Step 3: Parse HTML Code With Beautiful Soup

Objectif: extract url of senators from the webpage to build a list of url that will be used for scraping info on senators

Find Elements by ID

In an HTML web page, every element can have an id attribute assigned.
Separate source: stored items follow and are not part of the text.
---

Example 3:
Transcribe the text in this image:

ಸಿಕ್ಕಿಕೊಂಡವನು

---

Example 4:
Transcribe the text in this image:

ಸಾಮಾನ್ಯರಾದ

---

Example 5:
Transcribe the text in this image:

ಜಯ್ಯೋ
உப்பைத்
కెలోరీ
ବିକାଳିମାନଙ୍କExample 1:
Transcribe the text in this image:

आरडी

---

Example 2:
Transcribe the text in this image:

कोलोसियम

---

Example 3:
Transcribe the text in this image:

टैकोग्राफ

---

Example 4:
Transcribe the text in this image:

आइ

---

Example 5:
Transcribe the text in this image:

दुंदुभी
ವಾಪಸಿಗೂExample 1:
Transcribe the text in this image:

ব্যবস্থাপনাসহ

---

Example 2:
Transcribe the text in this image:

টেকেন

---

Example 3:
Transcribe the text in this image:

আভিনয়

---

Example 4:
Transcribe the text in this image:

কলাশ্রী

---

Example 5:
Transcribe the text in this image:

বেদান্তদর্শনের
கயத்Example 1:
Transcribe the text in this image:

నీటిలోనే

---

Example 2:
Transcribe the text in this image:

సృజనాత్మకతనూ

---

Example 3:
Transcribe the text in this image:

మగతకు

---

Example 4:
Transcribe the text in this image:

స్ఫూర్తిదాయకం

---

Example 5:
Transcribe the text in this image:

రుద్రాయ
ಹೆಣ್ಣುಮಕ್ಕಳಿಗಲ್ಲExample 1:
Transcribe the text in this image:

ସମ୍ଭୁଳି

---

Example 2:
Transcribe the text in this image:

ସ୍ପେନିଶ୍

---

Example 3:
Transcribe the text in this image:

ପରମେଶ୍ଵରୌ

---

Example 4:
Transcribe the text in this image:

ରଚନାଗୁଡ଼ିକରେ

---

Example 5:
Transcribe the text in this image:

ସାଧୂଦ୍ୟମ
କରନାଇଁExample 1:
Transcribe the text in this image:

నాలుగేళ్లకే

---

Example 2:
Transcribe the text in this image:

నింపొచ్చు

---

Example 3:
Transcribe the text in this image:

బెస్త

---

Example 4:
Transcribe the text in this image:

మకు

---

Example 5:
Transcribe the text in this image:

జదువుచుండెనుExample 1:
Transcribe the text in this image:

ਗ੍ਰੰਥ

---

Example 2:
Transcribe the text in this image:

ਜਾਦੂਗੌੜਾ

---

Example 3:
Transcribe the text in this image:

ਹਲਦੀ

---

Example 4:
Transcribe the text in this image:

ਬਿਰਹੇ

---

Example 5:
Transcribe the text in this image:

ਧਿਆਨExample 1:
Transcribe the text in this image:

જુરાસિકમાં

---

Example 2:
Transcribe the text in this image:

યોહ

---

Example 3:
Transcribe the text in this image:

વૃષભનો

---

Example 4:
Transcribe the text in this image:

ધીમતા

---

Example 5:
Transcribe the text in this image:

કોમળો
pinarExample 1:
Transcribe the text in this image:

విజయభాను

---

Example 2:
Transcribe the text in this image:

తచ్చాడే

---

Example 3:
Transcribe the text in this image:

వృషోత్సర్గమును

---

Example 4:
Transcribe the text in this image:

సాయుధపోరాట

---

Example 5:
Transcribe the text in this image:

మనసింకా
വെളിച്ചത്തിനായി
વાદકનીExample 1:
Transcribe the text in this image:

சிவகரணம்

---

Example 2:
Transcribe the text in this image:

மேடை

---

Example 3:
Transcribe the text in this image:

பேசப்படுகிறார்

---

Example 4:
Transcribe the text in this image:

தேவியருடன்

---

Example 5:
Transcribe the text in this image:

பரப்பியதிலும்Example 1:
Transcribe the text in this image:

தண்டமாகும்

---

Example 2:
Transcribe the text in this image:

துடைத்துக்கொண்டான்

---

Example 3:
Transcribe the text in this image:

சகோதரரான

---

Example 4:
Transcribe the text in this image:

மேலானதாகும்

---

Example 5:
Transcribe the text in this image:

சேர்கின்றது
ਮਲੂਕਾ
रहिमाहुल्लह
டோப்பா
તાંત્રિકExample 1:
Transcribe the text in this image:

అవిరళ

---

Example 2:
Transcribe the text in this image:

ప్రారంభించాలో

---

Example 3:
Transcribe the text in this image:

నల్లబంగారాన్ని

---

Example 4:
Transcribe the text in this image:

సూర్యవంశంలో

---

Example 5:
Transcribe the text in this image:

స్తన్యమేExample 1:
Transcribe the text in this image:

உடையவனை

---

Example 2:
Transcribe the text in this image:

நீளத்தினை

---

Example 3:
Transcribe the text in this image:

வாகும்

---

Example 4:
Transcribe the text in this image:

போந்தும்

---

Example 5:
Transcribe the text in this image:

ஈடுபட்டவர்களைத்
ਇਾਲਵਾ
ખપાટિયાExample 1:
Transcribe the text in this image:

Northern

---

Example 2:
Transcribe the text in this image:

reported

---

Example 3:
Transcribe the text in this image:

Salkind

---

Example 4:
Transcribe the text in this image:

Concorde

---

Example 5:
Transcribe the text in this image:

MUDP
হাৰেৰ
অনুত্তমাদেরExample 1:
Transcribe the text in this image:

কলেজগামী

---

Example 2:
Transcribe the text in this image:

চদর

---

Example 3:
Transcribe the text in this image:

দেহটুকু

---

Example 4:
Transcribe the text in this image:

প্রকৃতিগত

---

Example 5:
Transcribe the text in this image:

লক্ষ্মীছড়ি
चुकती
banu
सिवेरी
Can be used to directly access the element.

In [8]:
balance=soup.find(id='Leadership_and_partisan_balance')
print(balance.prettify()[:500])
<span class="mw-headline" id="Leadership_and_partisan_balance">
 Leadership and partisan balance
</span>

Your turn

Find the id & get the soup for the table entitled *List of current U.S. Senate members*.

In [9]:
officeholder_table=soup.find(id='officeholder-table')
print(officeholder_table.prettify()[:500])
<table class="bptable gray sortable" id="officeholder-table" style="width:auto; border-bottom:1px solid #bcbcbc;">
 <thead>
  <tr colspan="4" style="background:#4c4c4c!important;color:#fff!important;text-align:center;padding: 7px 8px 8px;margin-bottom:4px;">
   <th>
    Office
   </th>
   <p>
    <br/>
   </p>
   <th>
    Name
   </th>
   <th>
    Party
   </th>
   <th>
    Date assumed office
   </th>
  </tr>
 </thead>
 <tr>
  <td style="padding-left:10px;">
   <a href="https://ballotpedia.org/

Find Elements by HTML Class Name

Because the result is not unique find_all instead of find.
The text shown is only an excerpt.